Cuando era muy chico, menos de seis, un día, jugando en el corral de las ovejas, cerca del carneadero, noté que desde un hueco en la base de la anacahuita, me miraban en silencio un par de ojitos brillantes como chispas.
Me arrimé sin miedo, lo suficiente para descubrir que era un duendecito de no más de dos cuartas de alto.
Me senté cerca, conversamos, él estaba feliz con mi compañía y al cabo de un rato ya éramos amigos. Me dijo que su nombre era Juan Tomás. A partir de ese día, y por bastante tiempo, casi todas las tardes hablábamos y reíamos.
Luego vino el tiempo en que tuve que ir a la ciudad a hacer la escuela y con eso empezar a crecer, y todos sabemos que cuando crecemos los duendes se empiezan a ir.
Cada vez lo veía menos, a veces yo no iba, a veces iba y el no aparecía. Otras, iba y aparecía y estábamos un buen rato hablando y riendo nuevamente.
Luego crecí más, mucho más y me enamoré y me fui a una ciudad más grande, me casé, tuve hijos y por mucho tiempo no vi más a mi amigo, casi lo olvidé.
En algún momento, por un tiempo, iba un par de veces a la semana a mi casa de la niñez, siendo adulto, a cultivar una huerta que me mantenía conectado con la tierra y mis orígenes.
Uno de esos días, voy hacia atrás del galpón a vigilar una cerda que estaba pariendo en los corrales, cuando de golpe me lo encuentro, sentado en el muro de los bretes, mirando con tristeza hacia el monte.
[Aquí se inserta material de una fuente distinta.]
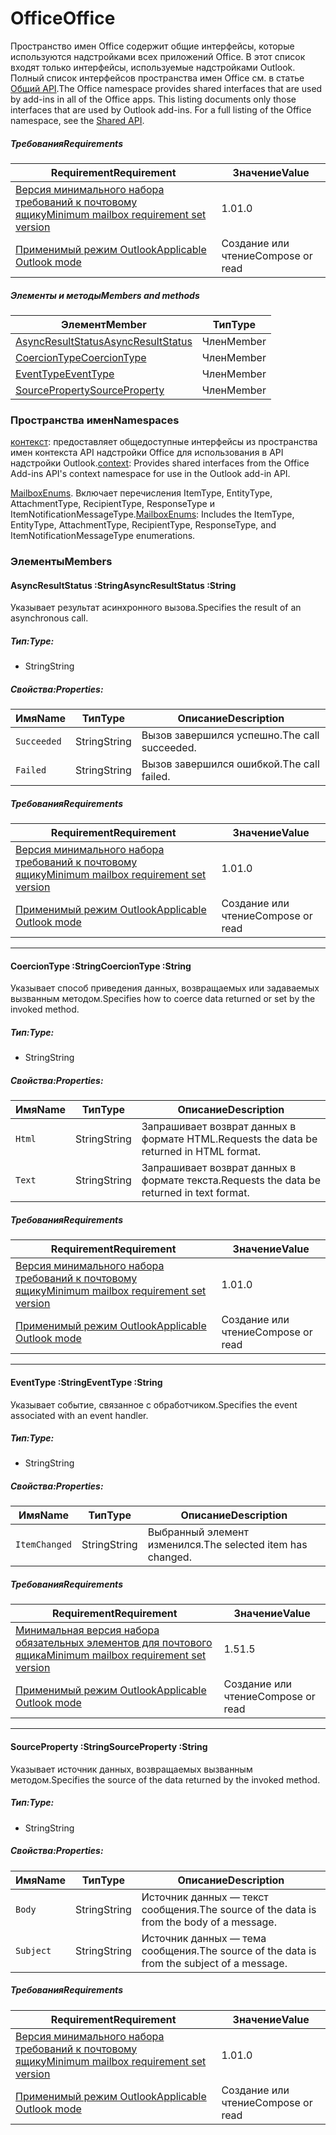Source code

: # <a name="office"></a><span data-ttu-id="79728-101">Office</span><span class="sxs-lookup"><span data-stu-id="79728-101">Office</span></span>

<span data-ttu-id="79728-p101">Пространство имен Office содержит общие интерфейсы, которые используются надстройками всех приложений Office. В этот список входят только интерфейсы, используемые надстройками Outlook. Полный список интерфейсов пространства имен Office см. в статье [Общий API](/javascript/api/office).</span><span class="sxs-lookup"><span data-stu-id="79728-p101">The Office namespace provides shared interfaces that are used by add-ins in all of the Office apps. This listing documents only those interfaces that are used by Outlook add-ins. For a full listing of the Office namespace, see the [Shared API](/javascript/api/office).</span></span>

##### <a name="requirements"></a><span data-ttu-id="79728-104">Требования</span><span class="sxs-lookup"><span data-stu-id="79728-104">Requirements</span></span>

|<span data-ttu-id="79728-105">Requirement</span><span class="sxs-lookup"><span data-stu-id="79728-105">Requirement</span></span>| <span data-ttu-id="79728-106">Значение</span><span class="sxs-lookup"><span data-stu-id="79728-106">Value</span></span>|
|---|---|
|[<span data-ttu-id="79728-107">Версия минимального набора требований к почтовому ящику</span><span class="sxs-lookup"><span data-stu-id="79728-107">Minimum mailbox requirement set version</span></span>](/javascript/office/requirement-sets/outlook-api-requirement-sets)| <span data-ttu-id="79728-108">1.0</span><span class="sxs-lookup"><span data-stu-id="79728-108">1.0</span></span>|
|[<span data-ttu-id="79728-109">Применимый режим Outlook</span><span class="sxs-lookup"><span data-stu-id="79728-109">Applicable Outlook mode</span></span>](https://docs.microsoft.com/outlook/add-ins/#extension-points)| <span data-ttu-id="79728-110">Создание или чтение</span><span class="sxs-lookup"><span data-stu-id="79728-110">Compose or read</span></span>|

##### <a name="members-and-methods"></a><span data-ttu-id="79728-111">Элементы и методы</span><span class="sxs-lookup"><span data-stu-id="79728-111">Members and methods</span></span>

| <span data-ttu-id="79728-112">Элемент</span><span class="sxs-lookup"><span data-stu-id="79728-112">Member</span></span> | <span data-ttu-id="79728-113">Тип</span><span class="sxs-lookup"><span data-stu-id="79728-113">Type</span></span> |
|--------|------|
| [<span data-ttu-id="79728-114">AsyncResultStatus</span><span class="sxs-lookup"><span data-stu-id="79728-114">AsyncResultStatus</span></span>](#asyncresultstatus-string) | <span data-ttu-id="79728-115">Член</span><span class="sxs-lookup"><span data-stu-id="79728-115">Member</span></span> |
| [<span data-ttu-id="79728-116">CoercionType</span><span class="sxs-lookup"><span data-stu-id="79728-116">CoercionType</span></span>](#coerciontype-string) | <span data-ttu-id="79728-117">Член</span><span class="sxs-lookup"><span data-stu-id="79728-117">Member</span></span> |
| [<span data-ttu-id="79728-118">EventType</span><span class="sxs-lookup"><span data-stu-id="79728-118">EventType</span></span>](#eventtype-string) | <span data-ttu-id="79728-119">Член</span><span class="sxs-lookup"><span data-stu-id="79728-119">Member</span></span> |
| [<span data-ttu-id="79728-120">SourceProperty</span><span class="sxs-lookup"><span data-stu-id="79728-120">SourceProperty</span></span>](#sourceproperty-string) | <span data-ttu-id="79728-121">Член</span><span class="sxs-lookup"><span data-stu-id="79728-121">Member</span></span> |

### <a name="namespaces"></a><span data-ttu-id="79728-122">Пространства имен</span><span class="sxs-lookup"><span data-stu-id="79728-122">Namespaces</span></span>

<span data-ttu-id="79728-123">[контекст](office.context.md): предоставляет общедоступные интерфейсы из пространства имен контекста API надстройки Office для использования в API надстройки Outlook.</span><span class="sxs-lookup"><span data-stu-id="79728-123">[context](office.context.md): Provides shared interfaces from the Office Add-ins API's context namespace for use in the Outlook add-in API.</span></span>

<span data-ttu-id="79728-124">[MailboxEnums](/javascript/api/outlook/office.mailboxenums.attachmenttype). Включает перечисления ItemType, EntityType, AttachmentType, RecipientType, ResponseType и ItemNotificationMessageType.</span><span class="sxs-lookup"><span data-stu-id="79728-124">[MailboxEnums](/javascript/api/outlook/office.mailboxenums.attachmenttype): Includes the ItemType, EntityType, AttachmentType, RecipientType, ResponseType, and ItemNotificationMessageType enumerations.</span></span>

### <a name="members"></a><span data-ttu-id="79728-125">Элементы</span><span class="sxs-lookup"><span data-stu-id="79728-125">Members</span></span>

####  <a name="asyncresultstatus-string"></a><span data-ttu-id="79728-126">AsyncResultStatus :String</span><span class="sxs-lookup"><span data-stu-id="79728-126">AsyncResultStatus :String</span></span>

<span data-ttu-id="79728-127">Указывает результат асинхронного вызова.</span><span class="sxs-lookup"><span data-stu-id="79728-127">Specifies the result of an asynchronous call.</span></span>

##### <a name="type"></a><span data-ttu-id="79728-128">Тип:</span><span class="sxs-lookup"><span data-stu-id="79728-128">Type:</span></span>

*   <span data-ttu-id="79728-129">String</span><span class="sxs-lookup"><span data-stu-id="79728-129">String</span></span>

##### <a name="properties"></a><span data-ttu-id="79728-130">Свойства:</span><span class="sxs-lookup"><span data-stu-id="79728-130">Properties:</span></span>

|<span data-ttu-id="79728-131">Имя</span><span class="sxs-lookup"><span data-stu-id="79728-131">Name</span></span>| <span data-ttu-id="79728-132">Тип</span><span class="sxs-lookup"><span data-stu-id="79728-132">Type</span></span>| <span data-ttu-id="79728-133">Описание</span><span class="sxs-lookup"><span data-stu-id="79728-133">Description</span></span>|
|---|---|---|
|`Succeeded`| <span data-ttu-id="79728-134">String</span><span class="sxs-lookup"><span data-stu-id="79728-134">String</span></span>|<span data-ttu-id="79728-135">Вызов завершился успешно.</span><span class="sxs-lookup"><span data-stu-id="79728-135">The call succeeded.</span></span>|
|`Failed`| <span data-ttu-id="79728-136">String</span><span class="sxs-lookup"><span data-stu-id="79728-136">String</span></span>|<span data-ttu-id="79728-137">Вызов завершился ошибкой.</span><span class="sxs-lookup"><span data-stu-id="79728-137">The call failed.</span></span>|

##### <a name="requirements"></a><span data-ttu-id="79728-138">Требования</span><span class="sxs-lookup"><span data-stu-id="79728-138">Requirements</span></span>

|<span data-ttu-id="79728-139">Requirement</span><span class="sxs-lookup"><span data-stu-id="79728-139">Requirement</span></span>| <span data-ttu-id="79728-140">Значение</span><span class="sxs-lookup"><span data-stu-id="79728-140">Value</span></span>|
|---|---|
|[<span data-ttu-id="79728-141">Версия минимального набора требований к почтовому ящику</span><span class="sxs-lookup"><span data-stu-id="79728-141">Minimum mailbox requirement set version</span></span>](/javascript/office/requirement-sets/outlook-api-requirement-sets)| <span data-ttu-id="79728-142">1.0</span><span class="sxs-lookup"><span data-stu-id="79728-142">1.0</span></span>|
|[<span data-ttu-id="79728-143">Применимый режим Outlook</span><span class="sxs-lookup"><span data-stu-id="79728-143">Applicable Outlook mode</span></span>](https://docs.microsoft.com/outlook/add-ins/#extension-points)| <span data-ttu-id="79728-144">Создание или чтение</span><span class="sxs-lookup"><span data-stu-id="79728-144">Compose or read</span></span>|

---

####  <a name="coerciontype-string"></a><span data-ttu-id="79728-145">CoercionType :String</span><span class="sxs-lookup"><span data-stu-id="79728-145">CoercionType :String</span></span>

<span data-ttu-id="79728-146">Указывает способ приведения данных, возвращаемых или задаваемых вызванным методом.</span><span class="sxs-lookup"><span data-stu-id="79728-146">Specifies how to coerce data returned or set by the invoked method.</span></span>

##### <a name="type"></a><span data-ttu-id="79728-147">Тип:</span><span class="sxs-lookup"><span data-stu-id="79728-147">Type:</span></span>

*   <span data-ttu-id="79728-148">String</span><span class="sxs-lookup"><span data-stu-id="79728-148">String</span></span>

##### <a name="properties"></a><span data-ttu-id="79728-149">Свойства:</span><span class="sxs-lookup"><span data-stu-id="79728-149">Properties:</span></span>

|<span data-ttu-id="79728-150">Имя</span><span class="sxs-lookup"><span data-stu-id="79728-150">Name</span></span>| <span data-ttu-id="79728-151">Тип</span><span class="sxs-lookup"><span data-stu-id="79728-151">Type</span></span>| <span data-ttu-id="79728-152">Описание</span><span class="sxs-lookup"><span data-stu-id="79728-152">Description</span></span>|
|---|---|---|
|`Html`| <span data-ttu-id="79728-153">String</span><span class="sxs-lookup"><span data-stu-id="79728-153">String</span></span>|<span data-ttu-id="79728-154">Запрашивает возврат данных в формате HTML.</span><span class="sxs-lookup"><span data-stu-id="79728-154">Requests the data be returned in HTML format.</span></span>|
|`Text`| <span data-ttu-id="79728-155">String</span><span class="sxs-lookup"><span data-stu-id="79728-155">String</span></span>|<span data-ttu-id="79728-156">Запрашивает возврат данных в формате текста.</span><span class="sxs-lookup"><span data-stu-id="79728-156">Requests the data be returned in text format.</span></span>|

##### <a name="requirements"></a><span data-ttu-id="79728-157">Требования</span><span class="sxs-lookup"><span data-stu-id="79728-157">Requirements</span></span>

|<span data-ttu-id="79728-158">Requirement</span><span class="sxs-lookup"><span data-stu-id="79728-158">Requirement</span></span>| <span data-ttu-id="79728-159">Значение</span><span class="sxs-lookup"><span data-stu-id="79728-159">Value</span></span>|
|---|---|
|[<span data-ttu-id="79728-160">Версия минимального набора требований к почтовому ящику</span><span class="sxs-lookup"><span data-stu-id="79728-160">Minimum mailbox requirement set version</span></span>](/javascript/office/requirement-sets/outlook-api-requirement-sets)| <span data-ttu-id="79728-161">1.0</span><span class="sxs-lookup"><span data-stu-id="79728-161">1.0</span></span>|
|[<span data-ttu-id="79728-162">Применимый режим Outlook</span><span class="sxs-lookup"><span data-stu-id="79728-162">Applicable Outlook mode</span></span>](https://docs.microsoft.com/outlook/add-ins/#extension-points)| <span data-ttu-id="79728-163">Создание или чтение</span><span class="sxs-lookup"><span data-stu-id="79728-163">Compose or read</span></span>|

---

####  <a name="eventtype-string"></a><span data-ttu-id="79728-164">EventType :String</span><span class="sxs-lookup"><span data-stu-id="79728-164">EventType :String</span></span>

<span data-ttu-id="79728-165">Указывает событие, связанное с обработчиком.</span><span class="sxs-lookup"><span data-stu-id="79728-165">Specifies the event associated with an event handler.</span></span>

##### <a name="type"></a><span data-ttu-id="79728-166">Тип:</span><span class="sxs-lookup"><span data-stu-id="79728-166">Type:</span></span>

*   <span data-ttu-id="79728-167">String</span><span class="sxs-lookup"><span data-stu-id="79728-167">String</span></span>

##### <a name="properties"></a><span data-ttu-id="79728-168">Свойства:</span><span class="sxs-lookup"><span data-stu-id="79728-168">Properties:</span></span>

| <span data-ttu-id="79728-169">Имя</span><span class="sxs-lookup"><span data-stu-id="79728-169">Name</span></span> | <span data-ttu-id="79728-170">Тип</span><span class="sxs-lookup"><span data-stu-id="79728-170">Type</span></span> | <span data-ttu-id="79728-171">Описание</span><span class="sxs-lookup"><span data-stu-id="79728-171">Description</span></span> |
|---|---|---|
|`ItemChanged`| <span data-ttu-id="79728-172">String</span><span class="sxs-lookup"><span data-stu-id="79728-172">String</span></span> | <span data-ttu-id="79728-173">Выбранный элемент изменился.</span><span class="sxs-lookup"><span data-stu-id="79728-173">The selected item has changed.</span></span> |

##### <a name="requirements"></a><span data-ttu-id="79728-174">Требования</span><span class="sxs-lookup"><span data-stu-id="79728-174">Requirements</span></span>

|<span data-ttu-id="79728-175">Requirement</span><span class="sxs-lookup"><span data-stu-id="79728-175">Requirement</span></span>| <span data-ttu-id="79728-176">Значение</span><span class="sxs-lookup"><span data-stu-id="79728-176">Value</span></span>|
|---|---|
|[<span data-ttu-id="79728-177">Минимальная версия набора обязательных элементов для почтового ящика</span><span class="sxs-lookup"><span data-stu-id="79728-177">Minimum mailbox requirement set version</span></span>](/javascript/office/requirement-sets/outlook-api-requirement-sets)| <span data-ttu-id="79728-178">1.5</span><span class="sxs-lookup"><span data-stu-id="79728-178">1.5</span></span> |
|[<span data-ttu-id="79728-179">Применимый режим Outlook</span><span class="sxs-lookup"><span data-stu-id="79728-179">Applicable Outlook mode</span></span>](https://docs.microsoft.com/outlook/add-ins/#extension-points)| <span data-ttu-id="79728-180">Создание или чтение</span><span class="sxs-lookup"><span data-stu-id="79728-180">Compose or read</span></span> |

---

####  <a name="sourceproperty-string"></a><span data-ttu-id="79728-181">SourceProperty :String</span><span class="sxs-lookup"><span data-stu-id="79728-181">SourceProperty :String</span></span>

<span data-ttu-id="79728-182">Указывает источник данных, возвращаемых вызванным методом.</span><span class="sxs-lookup"><span data-stu-id="79728-182">Specifies the source of the data returned by the invoked method.</span></span>

##### <a name="type"></a><span data-ttu-id="79728-183">Тип:</span><span class="sxs-lookup"><span data-stu-id="79728-183">Type:</span></span>

*   <span data-ttu-id="79728-184">String</span><span class="sxs-lookup"><span data-stu-id="79728-184">String</span></span>

##### <a name="properties"></a><span data-ttu-id="79728-185">Свойства:</span><span class="sxs-lookup"><span data-stu-id="79728-185">Properties:</span></span>

|<span data-ttu-id="79728-186">Имя</span><span class="sxs-lookup"><span data-stu-id="79728-186">Name</span></span>| <span data-ttu-id="79728-187">Тип</span><span class="sxs-lookup"><span data-stu-id="79728-187">Type</span></span>| <span data-ttu-id="79728-188">Описание</span><span class="sxs-lookup"><span data-stu-id="79728-188">Description</span></span>|
|---|---|---|
|`Body`| <span data-ttu-id="79728-189">String</span><span class="sxs-lookup"><span data-stu-id="79728-189">String</span></span>|<span data-ttu-id="79728-190">Источник данных — текст сообщения.</span><span class="sxs-lookup"><span data-stu-id="79728-190">The source of the data is from the body of a message.</span></span>|
|`Subject`| <span data-ttu-id="79728-191">String</span><span class="sxs-lookup"><span data-stu-id="79728-191">String</span></span>|<span data-ttu-id="79728-192">Источник данных — тема сообщения.</span><span class="sxs-lookup"><span data-stu-id="79728-192">The source of the data is from the subject of a message.</span></span>|

##### <a name="requirements"></a><span data-ttu-id="79728-193">Требования</span><span class="sxs-lookup"><span data-stu-id="79728-193">Requirements</span></span>

|<span data-ttu-id="79728-194">Requirement</span><span class="sxs-lookup"><span data-stu-id="79728-194">Requirement</span></span>| <span data-ttu-id="79728-195">Значение</span><span class="sxs-lookup"><span data-stu-id="79728-195">Value</span></span>|
|---|---|
|[<span data-ttu-id="79728-196">Версия минимального набора требований к почтовому ящику</span><span class="sxs-lookup"><span data-stu-id="79728-196">Minimum mailbox requirement set version</span></span>](/javascript/office/requirement-sets/outlook-api-requirement-sets)| <span data-ttu-id="79728-197">1.0</span><span class="sxs-lookup"><span data-stu-id="79728-197">1.0</span></span>|
|[<span data-ttu-id="79728-198">Применимый режим Outlook</span><span class="sxs-lookup"><span data-stu-id="79728-198">Applicable Outlook mode</span></span>](https://docs.microsoft.com/outlook/add-ins/#extension-points)| <span data-ttu-id="79728-199">Создание или чтение</span><span class="sxs-lookup"><span data-stu-id="79728-199">Compose or read</span></span>|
Dudé de mi ojos de adulto por un segundo y por suerte el volteó a mirarme y sonrió triste.
Me contó que estaba muy enfermo y que no se recuperaba, que había sido feliz, pero era momento de que marchara, me pidió un último abrazo. Y se desvaneció en mi pecho.
Desperté sentado contra la pared del galpón, con mis brazos envolviendo mi propio cuerpo. Una lágrima empezaba a enfriarse en mi mejilla.
Nunca más vi un duende desde ese día.